Pertanyaan selanjutnya adalah, apakah kita akan terus-terusan mendengar dan melihat hal ini di masyarakat maupun media arus utama kita sampai pandemi ini selesai? Kalau saya jujur, itu sama saja menghina diri sendiri. Hanya memunculkan stigma negatif yang kuat dan bertahan lama karena komunikasi yang tidak sejalan.

“Resesi” Komunikasi

Penting untuk diketahui bahwa saat ini komunikasi sendiri juga sedang mengalami “resesi”. Resesi yang saya maksud disini adalah berkurangnya peran komunikasi secara signifikan dikarenakan buruknya komunikasi dan kondisi dengan sifat bertambah dan berulang.

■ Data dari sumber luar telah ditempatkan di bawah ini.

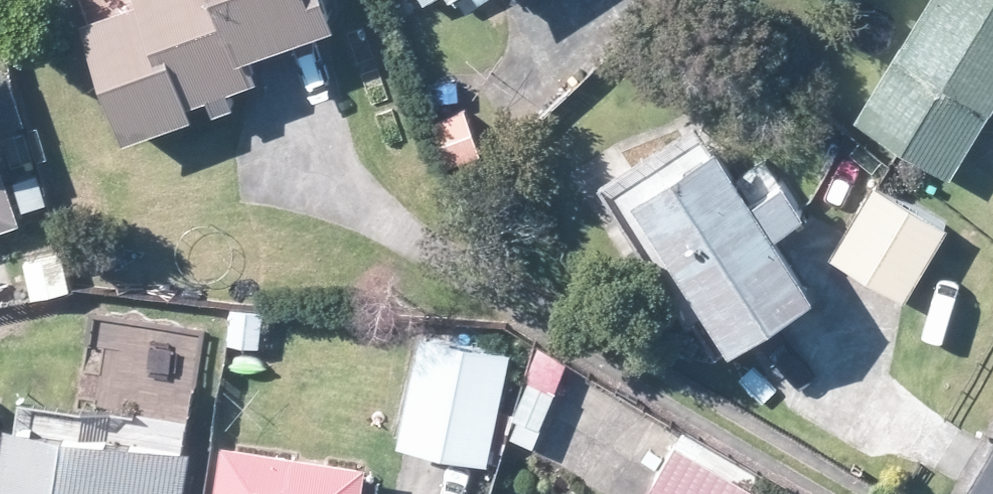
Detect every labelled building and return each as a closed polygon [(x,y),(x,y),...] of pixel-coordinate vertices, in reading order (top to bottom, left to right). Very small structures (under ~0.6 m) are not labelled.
[(97,11),(139,128),(208,104),(203,92),(256,73),(272,67),(262,42),(325,19),(355,9),(352,0),(128,0),(97,11)] [(868,110),(959,167),(992,112),(992,0),(936,0),(868,110)] [(30,117),(36,115),(18,64),(0,71),(0,225),(28,215),(1,141),(16,135),(13,123),(30,117)] [(681,147),(696,147),(705,136),(698,121),(683,119),(676,129),(674,132),(677,139),(681,147)] [(868,192),(896,154),(858,126),(831,163),(868,192)] [(799,170),(780,183),(771,188),(734,132),(653,186),(749,332),(752,336),(834,283),(821,263),(792,220),(804,211),(820,201),(799,170)] [(23,175),(31,203),(54,196),(45,168),(23,175)] [(914,293),(957,221),(883,179),(850,233),(840,249),(906,289),(914,293)] [(31,255),(36,282),(76,275),(70,248),(31,255)] [(267,341),(268,305),(237,303),(236,339),(267,341)] [(409,438),(485,453),(496,455),(517,346),(430,329),(409,438)] [(568,365),(572,357),(542,341),(530,374),(536,377),(516,431),(539,440),(564,374),(568,365)] [(192,436),(28,409),(14,493),(196,493),(205,437),(192,436)] [(379,458),(234,437),(225,493),(373,493),(379,458)] [(759,483),(685,439),(652,493),(763,493),(767,487),(759,483)]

Adanya kasus-kasus di atas menunjukkan komunikasi yang ada belum efektif dan cenderung menambah masalah baru. Dari tingkat personal, kelompok sampai media bersuara sama suramnya untuk menggambarkan keadaan.

Tidak ada yang salah soal itu. Namun menjadi masalah dikarenakan terlalu banyak pihak yang akhirnya disalahkan, dikucilkan dan dikorbankan hanya demi isu dan konten. Singkatnya informasi yang ada saat ini justru menambah ketidakpastian. Namun terjebak dalam ranah tersebut juga sama saja mencari kebuntuan. Komunikasi yang sudah “membulat” ini bagaimanapun harus dicarikan solusi mulai dari level personal, kelompok sampai media massa.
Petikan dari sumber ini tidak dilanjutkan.